* [Brief] List every timestamp that appears in the chat excerpt about Vault and JWT tokens, in the order given.

* [Selected passage]
* * *

Eventually, we want to write a vault plugin so that tokens are generated on
demand, but this works for now
----
2020-03-25 18:05:47 UTC - Joel Cressy: Yeah, kinda sucks that vault doesn’t
have a jwt secrets engine. You can auth to vault with jwt, but vault won’t
generate/sign jwt’s for you.
----
2020-03-25 18:06:15 UTC - Addison Higham: we have a WIP plugin that we hope to
open source when we get there, just sorta stalled out with lots of other
priorities
----
2020-03-25 18:07:31 UTC - Addison Higham: but anyways, does that make sense? We
have some tooling in our little CLI tool that can do the vault auth and fetch
the token for you. That has made it easier for even teams that aren't totally
up on vault yet to just get started by calling our CLI tool to fetch the token
----
2020-03-25 18:07:58 UTC - Joel Cressy: What kind of TTL is on these credentials?

* * *

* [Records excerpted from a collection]

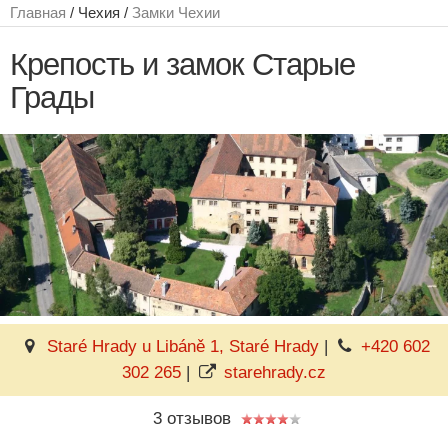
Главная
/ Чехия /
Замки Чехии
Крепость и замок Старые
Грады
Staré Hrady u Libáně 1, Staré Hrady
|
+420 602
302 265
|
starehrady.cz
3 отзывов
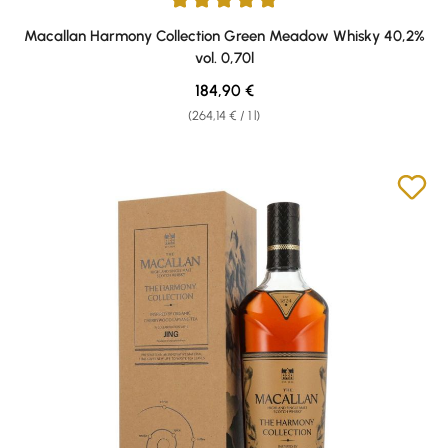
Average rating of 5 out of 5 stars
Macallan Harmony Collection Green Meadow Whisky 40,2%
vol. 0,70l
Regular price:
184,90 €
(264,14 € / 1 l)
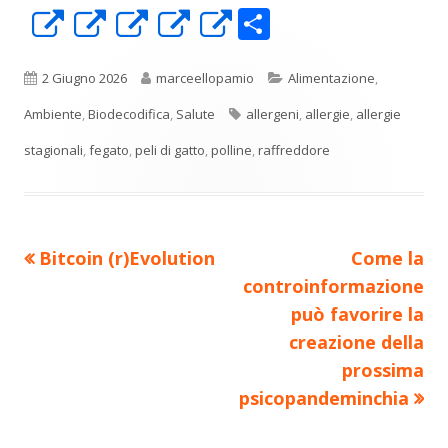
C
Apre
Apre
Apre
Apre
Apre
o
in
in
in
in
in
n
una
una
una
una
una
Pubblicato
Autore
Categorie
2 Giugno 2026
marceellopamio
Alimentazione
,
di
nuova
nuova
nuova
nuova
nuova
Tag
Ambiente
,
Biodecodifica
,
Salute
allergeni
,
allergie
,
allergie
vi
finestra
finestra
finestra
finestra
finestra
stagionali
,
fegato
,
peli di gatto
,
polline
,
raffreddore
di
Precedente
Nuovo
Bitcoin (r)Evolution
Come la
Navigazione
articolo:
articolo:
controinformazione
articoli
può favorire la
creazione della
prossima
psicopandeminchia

* * *

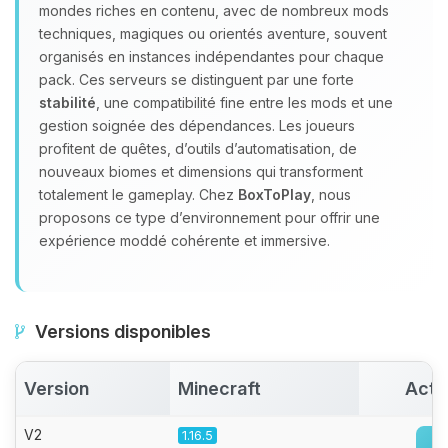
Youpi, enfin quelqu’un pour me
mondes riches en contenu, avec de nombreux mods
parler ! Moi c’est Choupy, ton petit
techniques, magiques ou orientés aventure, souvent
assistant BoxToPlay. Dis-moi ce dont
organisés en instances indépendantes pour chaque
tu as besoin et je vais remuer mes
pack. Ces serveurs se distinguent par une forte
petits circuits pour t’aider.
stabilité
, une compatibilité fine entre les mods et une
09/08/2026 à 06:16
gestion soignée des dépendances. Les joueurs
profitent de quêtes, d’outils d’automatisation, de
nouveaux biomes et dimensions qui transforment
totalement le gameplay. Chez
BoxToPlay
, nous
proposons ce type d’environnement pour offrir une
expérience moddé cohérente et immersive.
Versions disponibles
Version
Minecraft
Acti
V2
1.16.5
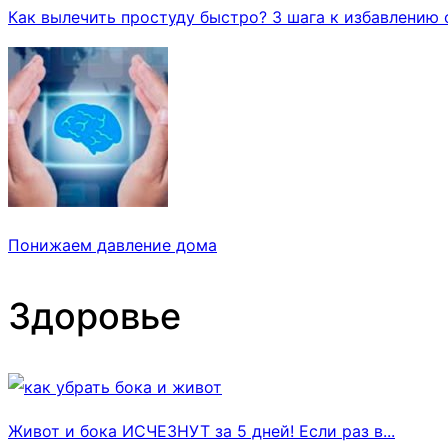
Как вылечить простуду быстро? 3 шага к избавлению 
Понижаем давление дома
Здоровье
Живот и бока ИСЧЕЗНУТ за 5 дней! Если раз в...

* * *

* [Task solution]
2020-03-25 18:05:47 UTC
2020-03-25 18:06:15 UTC
2020-03-25 18:07:31 UTC
2020-03-25 18:07:58 UTC